*CONSIGNE A*:
Répondez à ces questions sur l'extrait consacré à la guerre du droit :
(i) De quel droit le droit international public tire-t-il son origine ?
(ii) Quels États refuseront toujours de franchir la ligne rouge mentionnée ?
(iii) D'après la rumeur évoquée, à quelle juridiction suffirait-il d'adhérer ?
*CONSIGNE B*:
Poursuivez l'extrait sur la guerre du droit après sa dernière phrase.

*EXTRAIT DU TEXTE*:

════════════════════

Les enjeux nationaux et internationaux de la guerre du droit
Le droit continental est à l’origine du droit international public, lequel est fondé sur le concept de personne morale de droit public, par nature hors du champ commercial. Ces personnes morales de droit public, les États, sont au-dessus des personnes morales de droit privé qu’elles sont, en particulier, chargées de réguler.
Il est tout à fait clair que des instances comme l’OCDE, l’OMC, la banque mondiale (avec ses cours d’arbitrages), la BRI et le FMI ont eu pour objet, et partiellement pour effet, de renverser cet ordre juridique établi afin de faire passer les personnes morales de droit privé au-dessus des personnes morales de droit public que sont les États, dont la capacité normative et régulatrice est de plus en plus ouvertement contestée.
Il est tout aussi clair que la contestation de la suprématie étatique correspond, in fine, à une ligne rouge que les États appartenant à l’OCS refuseront toujours, à très juste titre, de franchir ; du moins tant que perdurera la domination juridique, financière et économiques desdites entités privées par la Haute finance de la City.
Récemment, la rumeur a couru (et a surtout beaucoup enflée) selon laquelle tous les problèmes de la commercialisation des personnes et des États seraient résolus par le fait d’adhérer à la Common Law Court anglo-saxonne qui prétend s’affranchir de la domination financière.

════════════════════

*DONNÉES FOURNIES*:
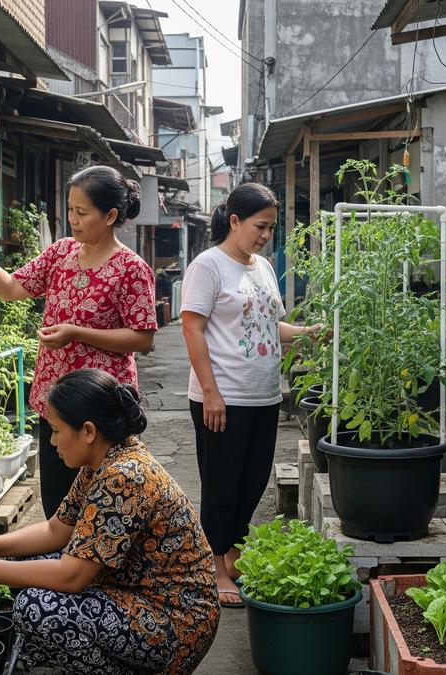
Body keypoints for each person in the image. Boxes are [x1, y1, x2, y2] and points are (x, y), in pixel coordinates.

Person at [0, 369, 218, 675]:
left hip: (175, 623)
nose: (52, 441)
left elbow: (71, 576)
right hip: (134, 594)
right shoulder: (104, 460)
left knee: (37, 607)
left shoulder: (124, 476)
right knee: (22, 564)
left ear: (88, 431)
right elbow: (55, 530)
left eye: (55, 430)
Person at [0, 166, 157, 518]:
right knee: (59, 508)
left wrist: (77, 332)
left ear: (111, 216)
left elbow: (143, 337)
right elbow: (10, 288)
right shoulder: (61, 253)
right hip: (55, 402)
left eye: (82, 212)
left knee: (104, 508)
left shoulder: (131, 268)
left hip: (101, 409)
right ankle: (62, 569)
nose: (73, 220)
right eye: (70, 209)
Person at [181, 183, 321, 608]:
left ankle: (232, 549)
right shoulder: (208, 266)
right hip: (223, 395)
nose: (265, 235)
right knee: (222, 484)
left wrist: (307, 334)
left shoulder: (260, 266)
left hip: (263, 395)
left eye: (271, 228)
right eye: (260, 226)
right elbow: (192, 327)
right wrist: (210, 393)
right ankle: (216, 567)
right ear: (235, 221)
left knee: (253, 481)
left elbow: (267, 325)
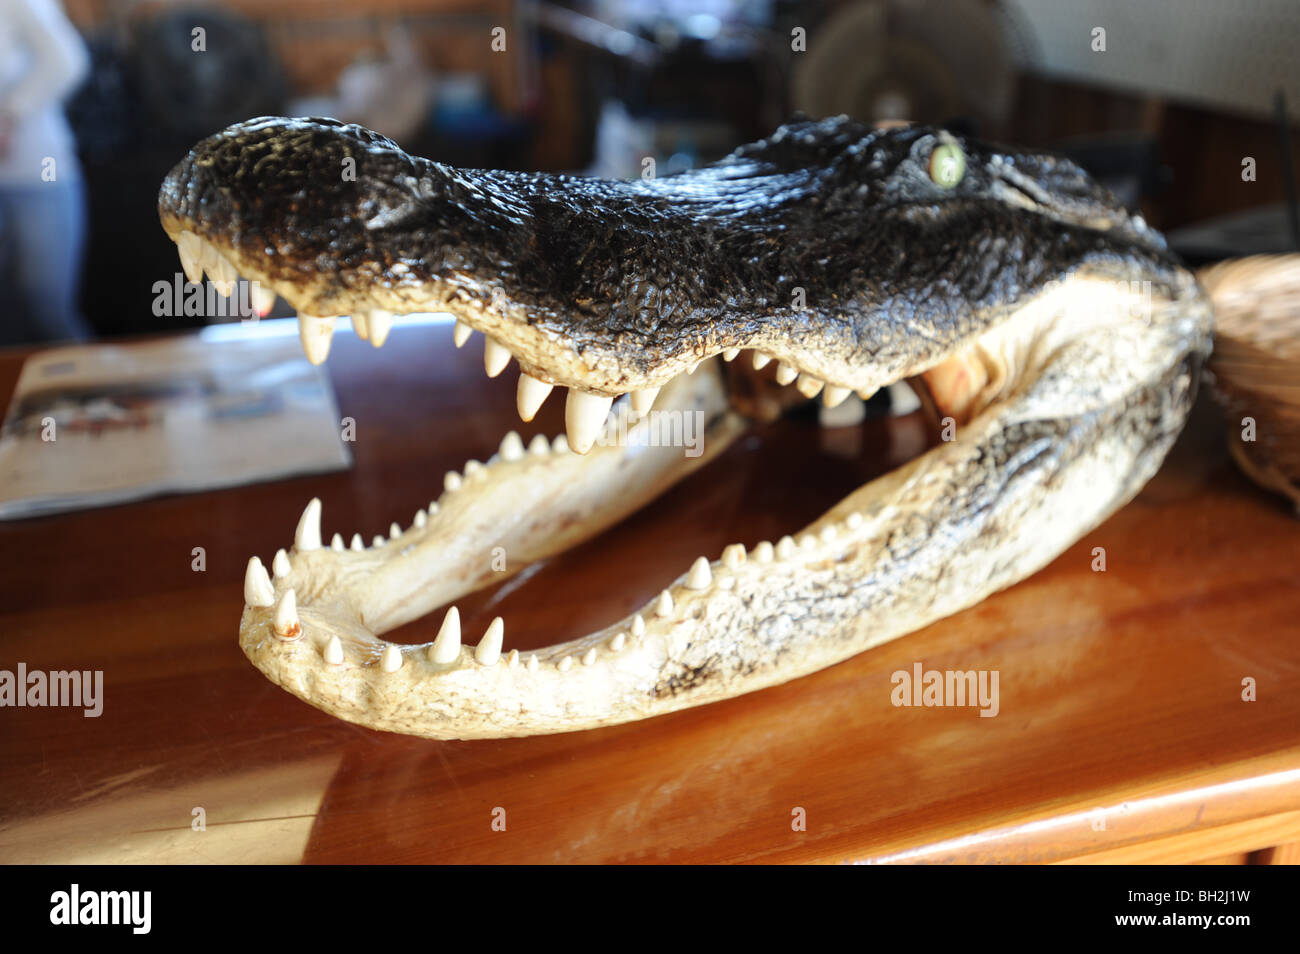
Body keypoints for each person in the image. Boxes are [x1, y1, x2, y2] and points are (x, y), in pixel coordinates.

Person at [0, 0, 91, 345]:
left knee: (46, 311)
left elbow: (68, 60)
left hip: (38, 175)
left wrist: (11, 114)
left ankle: (89, 398)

════════════════════

*RÉPONSE A*:
(i) Du droit continental.
(ii) Les États appartenant à l'OCS.
(iii) À la Common Law Court anglo-saxonne.

*RÉPONSE B*:
Cette rumeur, partie du Canada, très probablement de certains milieux financiers, prétend que l’État civil est une institution commerciale ayant pour objet de rendre tous les gens qui y sont inscrits objet de commerce.
Rien n’est plus faux ! Cette interprétation relève d’une pure et simple imposture. Le droit continental a bâti la notion d’État civil sur la nécessité de cohérence du groupe : il s’agit d’acter aux yeux de tous l’arrivée d’un nouveau membre (naissance), le départ d’autres (décès) et les mariages, divorces etc., toutes les étapes importantes qui rythment la vie en commun. L’État civil, qui n’a jamais été une institution commerciale, a tout au contraire pour objet d’acter la place de l’individu dans le groupe. Nous avons ici à faire à une grossière manipulation du réel, destinée à discréditer notre droit millénaire, lequel est pourtant – seul – à l’origine de la Civilisation Européenne.
Prétendre résoudre les problèmes de l’intégrisme commercial par le droit britannique relève, à peu de chose près, de la même aberration que celle consistant à dire : « l’Europe nous mène au bord du gouffre, il nous faut encore plus d’Europe… ».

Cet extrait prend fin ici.